Brief.
Replace "latitude" with "lat" in the lines starting at the one containing "longitude: -84.0062" and ending at the one containing "sub-region: Sintra". Give only those lines, with nothing else changed.

-*-

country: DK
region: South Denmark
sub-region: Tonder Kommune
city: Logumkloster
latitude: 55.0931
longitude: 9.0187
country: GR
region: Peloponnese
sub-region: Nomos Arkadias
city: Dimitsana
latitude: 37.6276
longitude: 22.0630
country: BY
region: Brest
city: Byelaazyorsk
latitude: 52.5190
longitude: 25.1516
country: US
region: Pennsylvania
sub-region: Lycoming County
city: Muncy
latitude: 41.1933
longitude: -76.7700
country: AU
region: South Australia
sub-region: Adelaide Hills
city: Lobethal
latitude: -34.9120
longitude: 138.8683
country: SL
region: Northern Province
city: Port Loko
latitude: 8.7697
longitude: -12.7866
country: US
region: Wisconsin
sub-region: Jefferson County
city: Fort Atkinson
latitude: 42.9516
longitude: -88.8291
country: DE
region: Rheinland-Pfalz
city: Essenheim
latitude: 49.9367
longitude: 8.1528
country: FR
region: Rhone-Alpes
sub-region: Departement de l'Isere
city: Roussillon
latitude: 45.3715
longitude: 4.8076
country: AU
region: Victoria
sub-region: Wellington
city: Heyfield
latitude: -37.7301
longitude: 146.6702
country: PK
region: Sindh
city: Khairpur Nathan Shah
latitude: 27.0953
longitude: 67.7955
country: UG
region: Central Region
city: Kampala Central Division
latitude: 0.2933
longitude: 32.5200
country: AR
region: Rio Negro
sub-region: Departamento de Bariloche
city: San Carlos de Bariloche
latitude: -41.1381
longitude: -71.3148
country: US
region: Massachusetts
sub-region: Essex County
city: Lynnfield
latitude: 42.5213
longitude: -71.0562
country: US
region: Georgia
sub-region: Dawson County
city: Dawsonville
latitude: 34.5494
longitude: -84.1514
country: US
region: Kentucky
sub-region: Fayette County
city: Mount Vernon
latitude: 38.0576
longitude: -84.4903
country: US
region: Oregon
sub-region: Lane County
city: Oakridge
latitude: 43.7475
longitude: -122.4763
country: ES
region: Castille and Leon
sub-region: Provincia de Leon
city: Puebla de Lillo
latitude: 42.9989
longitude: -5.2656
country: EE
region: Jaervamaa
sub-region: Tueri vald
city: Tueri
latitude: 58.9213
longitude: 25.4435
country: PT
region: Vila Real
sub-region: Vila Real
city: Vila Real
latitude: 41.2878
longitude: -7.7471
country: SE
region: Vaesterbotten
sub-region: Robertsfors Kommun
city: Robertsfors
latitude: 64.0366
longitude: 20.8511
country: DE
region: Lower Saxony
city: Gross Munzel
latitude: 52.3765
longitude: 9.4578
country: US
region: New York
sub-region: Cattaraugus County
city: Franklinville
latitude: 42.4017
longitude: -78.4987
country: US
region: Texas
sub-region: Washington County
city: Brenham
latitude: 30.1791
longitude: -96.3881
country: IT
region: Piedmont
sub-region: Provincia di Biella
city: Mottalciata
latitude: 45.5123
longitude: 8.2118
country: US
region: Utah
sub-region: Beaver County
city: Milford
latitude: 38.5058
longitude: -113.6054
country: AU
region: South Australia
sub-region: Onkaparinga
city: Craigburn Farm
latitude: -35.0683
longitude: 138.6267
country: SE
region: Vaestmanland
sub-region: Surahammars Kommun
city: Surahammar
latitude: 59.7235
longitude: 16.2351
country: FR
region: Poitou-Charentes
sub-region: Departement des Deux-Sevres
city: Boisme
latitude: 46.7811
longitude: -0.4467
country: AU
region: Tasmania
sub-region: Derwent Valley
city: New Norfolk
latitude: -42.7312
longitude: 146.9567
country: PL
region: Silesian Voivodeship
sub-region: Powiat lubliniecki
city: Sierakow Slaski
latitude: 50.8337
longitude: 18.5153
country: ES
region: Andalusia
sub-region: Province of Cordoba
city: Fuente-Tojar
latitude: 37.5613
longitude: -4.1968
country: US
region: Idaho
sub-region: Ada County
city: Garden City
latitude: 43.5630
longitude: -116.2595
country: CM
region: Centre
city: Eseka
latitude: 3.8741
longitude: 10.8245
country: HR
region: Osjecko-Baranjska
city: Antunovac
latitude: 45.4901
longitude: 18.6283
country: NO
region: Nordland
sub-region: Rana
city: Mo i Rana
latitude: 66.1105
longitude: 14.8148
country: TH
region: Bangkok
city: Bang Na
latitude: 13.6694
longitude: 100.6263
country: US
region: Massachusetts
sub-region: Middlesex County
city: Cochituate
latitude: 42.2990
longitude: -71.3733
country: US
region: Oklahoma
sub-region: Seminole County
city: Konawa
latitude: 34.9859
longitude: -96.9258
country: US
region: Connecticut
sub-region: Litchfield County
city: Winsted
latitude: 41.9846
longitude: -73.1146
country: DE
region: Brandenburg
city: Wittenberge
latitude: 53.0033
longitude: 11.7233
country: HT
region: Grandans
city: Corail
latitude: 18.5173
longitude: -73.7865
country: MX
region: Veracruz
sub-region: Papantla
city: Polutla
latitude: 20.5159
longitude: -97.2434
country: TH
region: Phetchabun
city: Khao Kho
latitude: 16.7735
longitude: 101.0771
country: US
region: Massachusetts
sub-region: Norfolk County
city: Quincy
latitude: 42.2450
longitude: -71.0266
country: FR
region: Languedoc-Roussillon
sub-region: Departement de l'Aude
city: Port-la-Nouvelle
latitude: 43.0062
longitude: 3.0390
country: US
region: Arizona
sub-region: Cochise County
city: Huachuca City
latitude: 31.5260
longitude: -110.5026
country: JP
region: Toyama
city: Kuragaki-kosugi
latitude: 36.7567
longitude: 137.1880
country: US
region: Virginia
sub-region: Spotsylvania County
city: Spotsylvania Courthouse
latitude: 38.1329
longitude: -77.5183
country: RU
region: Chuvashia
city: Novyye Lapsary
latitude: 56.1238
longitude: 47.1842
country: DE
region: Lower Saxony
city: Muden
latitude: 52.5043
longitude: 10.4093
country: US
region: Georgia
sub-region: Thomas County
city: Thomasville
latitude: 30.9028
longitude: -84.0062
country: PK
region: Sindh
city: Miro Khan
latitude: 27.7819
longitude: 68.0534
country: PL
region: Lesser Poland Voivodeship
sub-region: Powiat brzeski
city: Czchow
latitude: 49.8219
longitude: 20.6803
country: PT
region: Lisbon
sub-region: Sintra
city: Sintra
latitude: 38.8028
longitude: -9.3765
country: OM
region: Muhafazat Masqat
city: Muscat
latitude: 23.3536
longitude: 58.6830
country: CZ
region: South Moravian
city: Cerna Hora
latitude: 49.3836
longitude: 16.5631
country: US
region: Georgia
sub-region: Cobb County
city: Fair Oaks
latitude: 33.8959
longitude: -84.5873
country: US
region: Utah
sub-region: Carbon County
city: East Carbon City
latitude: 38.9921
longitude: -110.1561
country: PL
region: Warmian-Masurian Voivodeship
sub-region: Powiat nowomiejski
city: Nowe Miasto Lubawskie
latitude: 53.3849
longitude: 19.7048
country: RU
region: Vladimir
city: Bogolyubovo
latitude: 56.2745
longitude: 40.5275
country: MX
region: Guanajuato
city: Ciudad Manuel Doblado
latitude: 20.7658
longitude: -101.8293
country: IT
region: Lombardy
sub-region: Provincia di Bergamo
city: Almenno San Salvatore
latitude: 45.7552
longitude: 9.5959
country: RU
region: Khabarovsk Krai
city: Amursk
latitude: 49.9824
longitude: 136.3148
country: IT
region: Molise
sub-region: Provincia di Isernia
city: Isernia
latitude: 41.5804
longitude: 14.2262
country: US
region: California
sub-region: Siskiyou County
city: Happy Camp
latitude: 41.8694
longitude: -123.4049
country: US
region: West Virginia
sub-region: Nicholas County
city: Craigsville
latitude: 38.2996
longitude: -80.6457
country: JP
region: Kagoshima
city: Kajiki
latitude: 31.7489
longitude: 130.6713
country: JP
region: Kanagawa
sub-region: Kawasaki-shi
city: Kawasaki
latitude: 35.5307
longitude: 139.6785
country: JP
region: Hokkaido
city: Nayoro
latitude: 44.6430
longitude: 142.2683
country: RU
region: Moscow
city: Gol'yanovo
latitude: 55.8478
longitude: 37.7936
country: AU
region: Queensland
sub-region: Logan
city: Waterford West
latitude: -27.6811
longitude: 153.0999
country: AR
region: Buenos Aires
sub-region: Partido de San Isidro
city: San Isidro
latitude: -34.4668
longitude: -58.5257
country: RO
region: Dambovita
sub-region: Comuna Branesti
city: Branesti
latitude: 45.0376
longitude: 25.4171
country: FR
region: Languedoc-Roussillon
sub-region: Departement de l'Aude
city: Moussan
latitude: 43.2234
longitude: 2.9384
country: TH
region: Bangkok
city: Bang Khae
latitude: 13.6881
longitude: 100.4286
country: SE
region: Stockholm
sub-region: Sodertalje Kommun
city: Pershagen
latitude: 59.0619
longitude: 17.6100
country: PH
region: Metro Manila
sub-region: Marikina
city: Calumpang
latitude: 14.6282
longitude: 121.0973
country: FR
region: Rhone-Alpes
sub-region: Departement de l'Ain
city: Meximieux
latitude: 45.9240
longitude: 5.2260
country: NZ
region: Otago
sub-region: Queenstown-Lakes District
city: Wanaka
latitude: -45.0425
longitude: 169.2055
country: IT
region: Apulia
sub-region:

-*-

Problem solution.
longitude: -84.0062
country: PK
region: Sindh
city: Miro Khan
lat: 27.7819
longitude: 68.0534
country: PL
region: Lesser Poland Voivodeship
sub-region: Powiat brzeski
city: Czchow
lat: 49.8219
longitude: 20.6803
country: PT
region: Lisbon
sub-region: Sintra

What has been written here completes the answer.